TEXT UNDER STUDY below:

Although not the centre of the Throat Chakra, the massive King Alfred’s tower, finished in 1772 with masonic precision by Henry Flitcroft, an assistant architect to a conversion at 10 Downing Street, is the natural calling place today. Here at Stourhead we enter an eighteenth-century world of nouveau-riche bankers, masonic links between key political families, and a rash of columns and obelisks at significant points across the chakras of the Wessex Temple.
[Picture: Jürgen Matern - own work (JMatern_060808_1518-1521_WC.jpg), CC BY-SA 3.0, https://commons.wikimedia.org/w/index.php?curid=2702512]
Alfred’s Tower is near 'Egbert's Stone' ‘where it is believed that Alfred the Great, King of Wessex, rallied the Saxons in May 878 before the important Battle of Edington.
Alfred was particularly remembered as the founder of the English and the source of the idea of national empire at a time when England was founding a new British Empire in India and North America. William Pitt the first Earl of Chatham, had lands at Burton Pynsent at the Root Chakra, the site of another massive column with a sight-line to Alfred’s Tower. Pitt was MP for the burgeoning masonic Bath of Architect John Wood, and the relationship between that city and the Wessex Temple calls for more research. Here great families with national influence in the capital London had their country houses and estate in the Wessex landscape. Their obelisks, often on sighting lines between themselves, constituted another set of geomantic acupuncture points which raise questions about their true purpose in the power struggles of the eighteenth and nineteenth centuries. Was the temple and its energy system known about by the eighteenth century grandees and did they seek to influence national matters in some esoteric means?
Before we all join Mr Dashwood’s Hell Fire Club to check these ideas out, best to press on via the Alta Major of Cley Hill and the Brown Centre of Edington to the other part of the Brow recognized by many as a chakra on its own, the Third Eye. This Chakra is a zodiacal circle eighteen miles across centred on a small obscure bridge, Scales Bridge [Rushall, derived from a word suggestively meaning ‘apex of a round house’], intriguingly always identified on all the large-scale maps of Wiltshire. Many nationally and locally significant sites run round the circumference like earls on a necklace: Devizes Castle [near the village of Roundway], Avebury Henge and Silbury Hill, Marlborough [and Merlin’s Mound, Marlborough College. CY], Savernake Forest, Ludgershall Castle, Amesbury Priory, Stonehenge [and Woodhenge, Durrington Walls henge], Rollestone Church and St Joan a Gores Cross. Two thirds of the enclosed circle is occupied by the inaccessible military installations of Salisbury Plain and a large part of our standing army. In the northern third is Pewsey Vale, peppered with many small parishes and pre- reformation Churches providing their own zodiacal mysteries.

End of TEXT UNDER STUDY.
DATA below:

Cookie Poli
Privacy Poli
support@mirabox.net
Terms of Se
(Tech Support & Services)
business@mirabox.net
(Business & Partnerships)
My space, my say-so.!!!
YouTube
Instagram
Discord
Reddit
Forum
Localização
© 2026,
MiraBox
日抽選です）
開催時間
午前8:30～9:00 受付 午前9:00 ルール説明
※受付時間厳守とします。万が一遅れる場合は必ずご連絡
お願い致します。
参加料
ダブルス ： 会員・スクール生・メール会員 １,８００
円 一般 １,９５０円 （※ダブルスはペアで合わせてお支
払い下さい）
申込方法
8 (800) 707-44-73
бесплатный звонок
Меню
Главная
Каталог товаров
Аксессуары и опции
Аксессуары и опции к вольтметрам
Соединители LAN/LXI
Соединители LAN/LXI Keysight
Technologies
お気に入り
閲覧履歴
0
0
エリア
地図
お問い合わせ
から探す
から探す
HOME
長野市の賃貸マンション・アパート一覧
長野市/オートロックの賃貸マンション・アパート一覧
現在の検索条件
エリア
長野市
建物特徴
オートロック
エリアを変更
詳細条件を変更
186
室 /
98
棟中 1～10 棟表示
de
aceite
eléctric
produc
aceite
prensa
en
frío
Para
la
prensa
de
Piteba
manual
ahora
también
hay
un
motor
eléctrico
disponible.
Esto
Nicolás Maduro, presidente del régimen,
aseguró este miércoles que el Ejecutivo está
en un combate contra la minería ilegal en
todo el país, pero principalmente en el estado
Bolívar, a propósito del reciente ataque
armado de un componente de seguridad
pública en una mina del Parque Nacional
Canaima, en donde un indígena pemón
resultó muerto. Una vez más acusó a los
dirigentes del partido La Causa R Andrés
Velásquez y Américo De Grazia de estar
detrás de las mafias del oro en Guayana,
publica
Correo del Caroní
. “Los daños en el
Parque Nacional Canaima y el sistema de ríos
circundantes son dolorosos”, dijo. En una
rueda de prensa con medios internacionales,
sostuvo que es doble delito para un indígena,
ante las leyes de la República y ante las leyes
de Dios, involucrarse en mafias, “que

End of DATA.

### WORK INSTRUCTION
According to the Wessex Temple text, in what year was King Alfred's Tower finished, and who finished it?

### SOLUTION BELOW
It was finished in 1772 by Henry Flitcroft.